## TEXTO EXTRAÍDO

::::

A Carta Federal de 1988, em seu artigo 225, por meio de mandamento expresso pela soberania popular, impôs ao legislador e, principalmente, ao aplicador do Direito, uma vez que o intérprete é o último sujeito a positivar a norma, conforme o dizer de Freitas,4 a dar concretude ao disciplinado pela norma disposta no caput do artigo 225 da Constituição:

O intérprete constitucional, ao realizar a exegese das normas fundamentais, deve levar em consideração o sentido atual e vigente do disposto na Constituição, uma vez que sua função ao interpretar a norma é assegurar a sua efetividade social.

Ao incluir o meio ambiente como um bem jurídico passível de tutela, o constituinte delimitou a existência de uma nova dimensão do direito fundamental à vida e do próprio princípio da dignidade da pessoa humana, haja vista ser no meio ambiente o espaço em que se desenvolve a vida humana. Nesse contexto, os direitos e garantias fundamentais encontram seu fundamento na dignidade da pessoa humana, mesmo que de modo e intensidade variáveis.5

Dessa forma, a proteção ao Ecossistema no qual estamos inseridos, e dele fazemos parte,6 foi concebida para respeitar o processo de desenvolvimento econômico e social, ou seja, com o escopo de conservação/alterações produzidas por decisão democrática socioindividualmente constituída para que o ser humano desfrute de uma vida digna, e somente assim deve ser interpretado. Juarez Freitas7 disciplina de forma clara a questão, ao dispor que o intérprete do direito deve procurar aglutinar os melhores princípios e valores da sociedade no período temporal vigente.

Conclui-se, portanto, que toda a matéria relacionada, direta ou indiretamente, com a proteção ao meio ambiente, projeta-se no domínio dos direitos fundamentais. Esta vinculação ocorre não somente pela inserção sistemática do meio ambiente no âmbito dos direitos fundamentais, mas, principalmente, por ser o Estado Democrático de Direito a garantia, a promoção e a efetivação desses direitos.

Podemos qualificar o direito à proteção ambiental como um legítimo direito fundamental, uma vez que diz diretamente com a própria dignidade8 da vida. Ingo Sarlet9 acrescenta que os direitos fundamentais integram um sistema no âmbito da Constituição, salientando que os direitos fundamentais são, na verdade, concretizações do princípio fundamental da dignidade da pessoa humana, consagrado expressamente em nossa Carta. Assim, como legítimo protetor da dignidade da pessoa humana e, muito além, como legítimo protetor da dignidade da vida como um todo, o direito à proteção ambiental é, indubitavelmente, um direito fundamental em nosso Ordenamento Jurídico.

::::

(Registros de origem)

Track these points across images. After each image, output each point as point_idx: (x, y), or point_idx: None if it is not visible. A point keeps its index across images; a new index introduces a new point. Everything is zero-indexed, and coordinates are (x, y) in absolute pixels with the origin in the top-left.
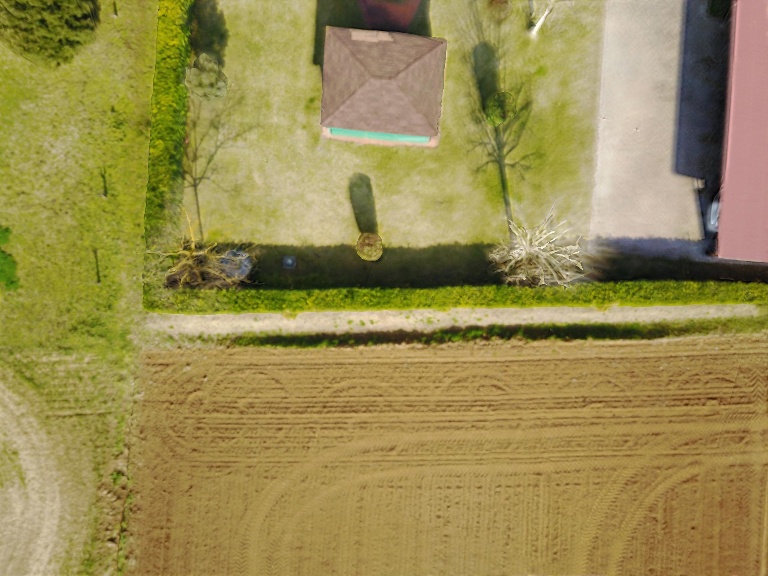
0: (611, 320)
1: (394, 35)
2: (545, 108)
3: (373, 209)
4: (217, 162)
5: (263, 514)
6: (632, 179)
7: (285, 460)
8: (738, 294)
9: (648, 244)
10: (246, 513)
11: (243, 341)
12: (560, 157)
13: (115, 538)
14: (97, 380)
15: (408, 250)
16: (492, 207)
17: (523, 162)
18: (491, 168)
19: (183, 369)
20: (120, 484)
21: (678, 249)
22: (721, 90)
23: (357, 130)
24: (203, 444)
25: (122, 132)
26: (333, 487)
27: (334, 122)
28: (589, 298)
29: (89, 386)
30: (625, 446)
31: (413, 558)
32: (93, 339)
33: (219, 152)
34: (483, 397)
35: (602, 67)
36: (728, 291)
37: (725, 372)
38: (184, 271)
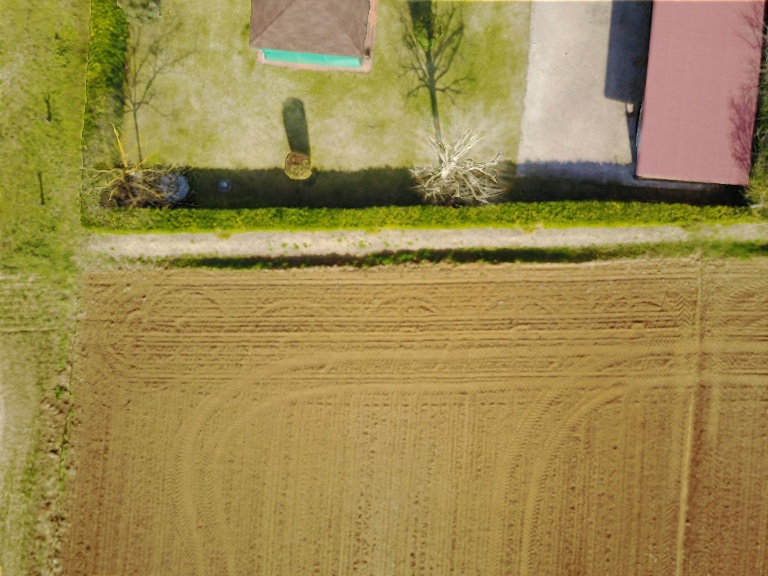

::::

## INSTRUÇÕES DAS TAREFAS
(1) Extraia das entradas, sem qualquer alteração, as linhas que vão do início delas até a linha que contém "18: (491, 168)", incluindo as duas extremidades. Deixe as imagens de fora da resposta.
(2) Prossiga com a redação do texto sobre a proteção ambiental como direito fundamental a partir do ponto em que ele termina.
O texto e as entradas constituem materiais distintos e independentes entre si.

## CONJUNTO DE RESPOSTAS
(1)
Track these points across images. After each image, output each point as point_idx: (x, y), or point_idx: None if it is not visible. A point keeps its index across images; a new index introduces a new point. Everything is zero-indexed, and coordinates are (x, y) in absolute pixels with the origin in the top-left.
0: (611, 320)
1: (394, 35)
2: (545, 108)
3: (373, 209)
4: (217, 162)
5: (263, 514)
6: (632, 179)
7: (285, 460)
8: (738, 294)
9: (648, 244)
10: (246, 513)
11: (243, 341)
12: (560, 157)
13: (115, 538)
14: (97, 380)
15: (408, 250)
16: (492, 207)
17: (523, 162)
18: (491, 168)

(2)
7.2 A TUTELA PROCESSUAL

Por tratar-se o meio ambiente de direito fundamental de terceira dimensão, bem de uso comum do povo, de titularidade difusa, transindividual, de dupla funcionalidade, também deverá receber uma tutela processual diferenciada. O escopo deste capítulo é despertar o leitor para a rica pesquisa e discussão em torno da tutela processual constitucional coletiva que visa proteger bens tão relevantes como o meio ambiente ou as relações de consumo.

A proteção processual patrimonialista individual prevista e tutelada no Código Processual Civil brasileiro não se presta para aplicação imediata à proteção do meio ambiente como bem jurídico fundamental, por exemplo. Desta feita, outras formas de tutela processual devem ser buscadas para a proteção da flora, da fauna, das estruturas abióticas, do ambiente artificial, do próprio homem.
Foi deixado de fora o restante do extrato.